GIVEN TEXT:
Home Equity Loans
Mortgage loans are usually associated with buying a home, but did you know that you can borrow money based on the value of your current home? With a home equity loan, you can put your home to work for you—while it also serves as a comfortable place for you and your family to live, eat, sleep, and play. Whether you want to finance a major renovation, pay for education for yourself or your children, or consolidate debt, a home equity loan can provide you with funding at some of the lowest rates available.
This article will cover exactly what a home equity loan is, how to qualify for one, and where to start searching for home equity loan lenders. Let’s get started.
How Does Getting a Home Equity Loan Work?
Home equity loans allow you to borrow cash based on the equity in your primary home. A home equity loan may be a first lien or a second lien on your home. It’s typically recommended to wait at least 3 to 6 months after getting a mortgage before taking out another loan, so your credit score has time to go back up. Depending on the down payment you made when you purchased the home and the current home values in your area, it may take years to build significant equity in your home.

GIVEN TASK 1: Copy the home equity loan text between "This article will" and "in your home.", inclusive, switching "primary" to "principal".
The entries have no connection to the home equity loan text.

EXERCISE INPUT:
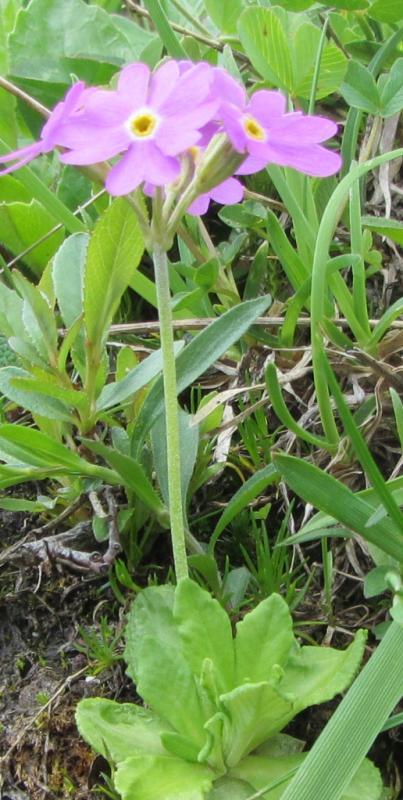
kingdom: Plantae
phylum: Tracheophyta
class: Magnoliopsida
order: Ericales
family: Primulaceae
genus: Primula
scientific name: Primula farinosa
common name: Bird's-eye primrose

GIVEN TASK 2: Return word for word only the lines of the entries between the line holding "order: Ericales" and the last line of the entries, inclusive.

CORRECT ANSWER 1:
This article will cover exactly what a home equity loan is, how to qualify for one, and where to start searching for home equity loan lenders. Let’s get started.
How Does Getting a Home Equity Loan Work?
Home equity loans allow you to borrow cash based on the equity in your principal home. A home equity loan may be a first lien or a second lien on your home. It’s typically recommended to wait at least 3 to 6 months after getting a mortgage before taking out another loan, so your credit score has time to go back up. Depending on the down payment you made when you purchased the home and the current home values in your area, it may take years to build significant equity in your home.

CORRECT ANSWER 2:
order: Ericales
family: Primulaceae
genus: Primula
scientific name: Primula farinosa
common name: Bird's-eye primrose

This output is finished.